Why It Mattered: In Anaheim, the Caps would face their fourth straight Pacific Division opponent, and the Ducks were on a four game winning streak, two of the wins coming by shutout. The Caps were already 0-4-1 against the Pacific for the year. Not a recipe for coming out of a slump. It probably looked worse 4:10 into the game when Ryan Getzlaf put the Ducks ahead with a power play goal. It was only the third shot of the game, all of them recorded by the Ducks.

Alex Ovechkin got that one back with a highlight reel-quality goal, taking a long pass from Nicklas Backstrom up the middle as he was hitting the red line, knifing between defensemen Andreas Lilja and Cam Fowler, and as Lilja was trying to hook him off, he snapped the puck through goalie Curtis McElhinney’s legs.

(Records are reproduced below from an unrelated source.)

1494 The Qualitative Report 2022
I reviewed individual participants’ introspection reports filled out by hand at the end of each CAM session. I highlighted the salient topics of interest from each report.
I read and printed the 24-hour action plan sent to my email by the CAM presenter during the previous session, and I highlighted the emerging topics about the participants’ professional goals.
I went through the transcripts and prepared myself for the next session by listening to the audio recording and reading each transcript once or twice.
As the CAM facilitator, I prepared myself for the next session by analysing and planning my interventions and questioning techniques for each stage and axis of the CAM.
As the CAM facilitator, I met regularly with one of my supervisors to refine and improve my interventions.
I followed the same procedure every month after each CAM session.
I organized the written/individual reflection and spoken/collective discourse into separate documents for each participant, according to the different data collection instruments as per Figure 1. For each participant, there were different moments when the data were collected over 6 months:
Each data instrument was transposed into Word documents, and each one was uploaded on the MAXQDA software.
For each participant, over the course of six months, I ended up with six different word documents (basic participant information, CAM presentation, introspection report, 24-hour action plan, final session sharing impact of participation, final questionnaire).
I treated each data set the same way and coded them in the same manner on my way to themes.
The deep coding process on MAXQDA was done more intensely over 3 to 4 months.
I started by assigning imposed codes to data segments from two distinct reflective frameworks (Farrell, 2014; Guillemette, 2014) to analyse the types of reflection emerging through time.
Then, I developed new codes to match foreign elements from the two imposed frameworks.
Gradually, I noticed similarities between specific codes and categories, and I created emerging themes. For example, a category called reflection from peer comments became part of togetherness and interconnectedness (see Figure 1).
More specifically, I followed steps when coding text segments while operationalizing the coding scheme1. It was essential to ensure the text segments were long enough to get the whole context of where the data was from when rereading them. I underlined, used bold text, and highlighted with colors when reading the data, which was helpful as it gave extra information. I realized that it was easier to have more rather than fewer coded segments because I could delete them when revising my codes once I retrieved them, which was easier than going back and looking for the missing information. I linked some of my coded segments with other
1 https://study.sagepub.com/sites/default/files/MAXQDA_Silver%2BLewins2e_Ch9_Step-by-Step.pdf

From there it became a game of “anything you can do, I can do better.” The Caps looked as if they would take a lead into the first intermission on an unassisted goal by Brooks Laich when he was handed the puck by the Ducks’ Teemu Selanne in front of the Anaheim net at 16:07. But the Ducks scored two late goals in the first period to regain the lead and chase Caps goalie Semyon Varlamov, who yielded three goals on nine shots. Anaheim went up two to start the second period, potting a goal against Michal Neuvirth in relief of Varlamov.  But then the Caps scored two within three minutes of the Anaheim goal to tie it. Anaheim regained the lead in time for the second intermission, finishing the first 40 minutes with five goals on only 16 shots.

Mike Knuble got the Caps even in the first minute of the third period, but the Ducks took their fourth lead of the game five minutes later. It would be the last lead the Ducks would enjoy, as the last dozen minutes turned into “The Alexander Semin Show.” Semin, who scored the Caps’ fourth goal in the second period, showed fans why he is a gifted talent. Scott Hannan took a feed from Matt Hendricks and circled behind the Anaheim net. Hannan threw the puck in front, but on its way out from behind the net was tipped into the air by Ducks’ defenseman Luca Sbisa. Semin, skating down the middle to the net, took the puck on the bounce and short hopped it off his backhand, roofing it over McElhinney to tie the game.

Semin would score the game winner with 1:47 left. Karl Alzner sent the puck hard around the boards, where it skipped over Semin’s stick to where Brooks Laich and Cam Fowler could fight over it. Laich pushed it ahead to Semin in the corner at the goal line. Semin circled, walked the goal line, stepped out, then backhanded the puck through McElninney’s pads to complete the hat trick (his fourth of the season) and give the Caps a most improbable 7-6 win.

It was a game in which both goaltenders struggled mightily. Consider, the Ducks scored six goals on 42 shot attempts, itself a .857 “unsuccessful” percentage. The “save” percentage of .714 (15 saves on 21 shots on goal) was absolutely ghastly. But the Caps showed a certain resiliency in coming back from four separate Anaheim leads. And it was a team effort – eleven different skaters had points, five different skaters had goals. One of the quirkier numbers in the games belonged to John Carlson – nine. He was on ice for nine of the 13 goals scored, six for the Caps, three for the Ducks. On the other side, Bobby Ryan had that number stapled to him as well, on ice for nine goals -- four for Anaheim, five for the Caps.

The Takeaway: Let Mike Knuble say it

"It could be a game that gets us out of the kind of spell we were in. We gave up six goals, so it was really good to score seven and actually win a game the old way, like we were used to winning."

The Caps didn’t so much break out of a spell as they did get it out of their system. It was like the old days – if the 2009-2010 could be thought of in that fashion – but the Caps soon returned to their “be responsible” mode. They would go 11-2-0 over their next 13 games and would allow more than three goals only three more times in their last 24 games.

It was in one sense a trip down memory lane and at the same time a warning, that failure to pay attention to the defensive side of things could have unpleasant results. Based on how the Caps finished the season – a record of 18-5-1 in their last 24 games and just those three games allowing more than three goals – it was an indulgence not repeated and a lesson learned. And that’s why this oddly entertaining game mattered in the 2010-2011 season.